• **TASK TO COMPLETE**:
Copy the listing below line for line, with every entry in its original order and nothing altered.

Begin

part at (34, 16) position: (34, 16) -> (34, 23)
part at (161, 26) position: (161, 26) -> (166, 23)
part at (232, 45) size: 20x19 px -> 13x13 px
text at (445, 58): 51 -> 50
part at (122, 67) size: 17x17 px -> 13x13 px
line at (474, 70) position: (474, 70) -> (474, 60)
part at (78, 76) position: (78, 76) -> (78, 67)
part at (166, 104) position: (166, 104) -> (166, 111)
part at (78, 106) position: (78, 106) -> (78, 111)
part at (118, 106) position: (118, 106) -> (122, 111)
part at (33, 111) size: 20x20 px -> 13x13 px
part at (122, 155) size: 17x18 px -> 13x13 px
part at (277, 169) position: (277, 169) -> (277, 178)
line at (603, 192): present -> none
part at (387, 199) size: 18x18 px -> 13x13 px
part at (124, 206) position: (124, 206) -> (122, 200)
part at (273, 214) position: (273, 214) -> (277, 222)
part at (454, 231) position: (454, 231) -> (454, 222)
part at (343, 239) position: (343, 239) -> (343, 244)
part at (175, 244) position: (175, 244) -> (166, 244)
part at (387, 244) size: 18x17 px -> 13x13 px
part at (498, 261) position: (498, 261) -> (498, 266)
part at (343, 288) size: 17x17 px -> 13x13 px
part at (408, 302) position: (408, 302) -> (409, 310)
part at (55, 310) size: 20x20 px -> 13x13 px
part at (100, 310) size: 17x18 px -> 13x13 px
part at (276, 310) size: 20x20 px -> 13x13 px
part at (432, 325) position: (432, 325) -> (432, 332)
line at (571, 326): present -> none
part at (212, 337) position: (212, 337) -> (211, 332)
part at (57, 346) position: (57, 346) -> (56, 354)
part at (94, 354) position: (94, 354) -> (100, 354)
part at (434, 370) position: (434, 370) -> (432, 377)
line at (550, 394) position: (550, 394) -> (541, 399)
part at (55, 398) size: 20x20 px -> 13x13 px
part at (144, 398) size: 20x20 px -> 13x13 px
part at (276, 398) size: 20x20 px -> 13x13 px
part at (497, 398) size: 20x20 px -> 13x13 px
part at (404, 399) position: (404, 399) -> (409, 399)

End

• **COMPLETED TASK**:
part at (34, 16) position: (34, 16) -> (34, 23)
part at (161, 26) position: (161, 26) -> (166, 23)
part at (232, 45) size: 20x19 px -> 13x13 px
text at (445, 58): 51 -> 50
part at (122, 67) size: 17x17 px -> 13x13 px
line at (474, 70) position: (474, 70) -> (474, 60)
part at (78, 76) position: (78, 76) -> (78, 67)
part at (166, 104) position: (166, 104) -> (166, 111)
part at (78, 106) position: (78, 106) -> (78, 111)
part at (118, 106) position: (118, 106) -> (122, 111)
part at (33, 111) size: 20x20 px -> 13x13 px
part at (122, 155) size: 17x18 px -> 13x13 px
part at (277, 169) position: (277, 169) -> (277, 178)
line at (603, 192): present -> none
part at (387, 199) size: 18x18 px -> 13x13 px
part at (124, 206) position: (124, 206) -> (122, 200)
part at (273, 214) position: (273, 214) -> (277, 222)
part at (454, 231) position: (454, 231) -> (454, 222)
part at (343, 239) position: (343, 239) -> (343, 244)
part at (175, 244) position: (175, 244) -> (166, 244)
part at (387, 244) size: 18x17 px -> 13x13 px
part at (498, 261) position: (498, 261) -> (498, 266)
part at (343, 288) size: 17x17 px -> 13x13 px
part at (408, 302) position: (408, 302) -> (409, 310)
part at (55, 310) size: 20x20 px -> 13x13 px
part at (100, 310) size: 17x18 px -> 13x13 px
part at (276, 310) size: 20x20 px -> 13x13 px
part at (432, 325) position: (432, 325) -> (432, 332)
line at (571, 326): present -> none
part at (212, 337) position: (212, 337) -> (211, 332)
part at (57, 346) position: (57, 346) -> (56, 354)
part at (94, 354) position: (94, 354) -> (100, 354)
part at (434, 370) position: (434, 370) -> (432, 377)
line at (550, 394) position: (550, 394) -> (541, 399)
part at (55, 398) size: 20x20 px -> 13x13 px
part at (144, 398) size: 20x20 px -> 13x13 px
part at (276, 398) size: 20x20 px -> 13x13 px
part at (497, 398) size: 20x20 px -> 13x13 px
part at (404, 399) position: (404, 399) -> (409, 399)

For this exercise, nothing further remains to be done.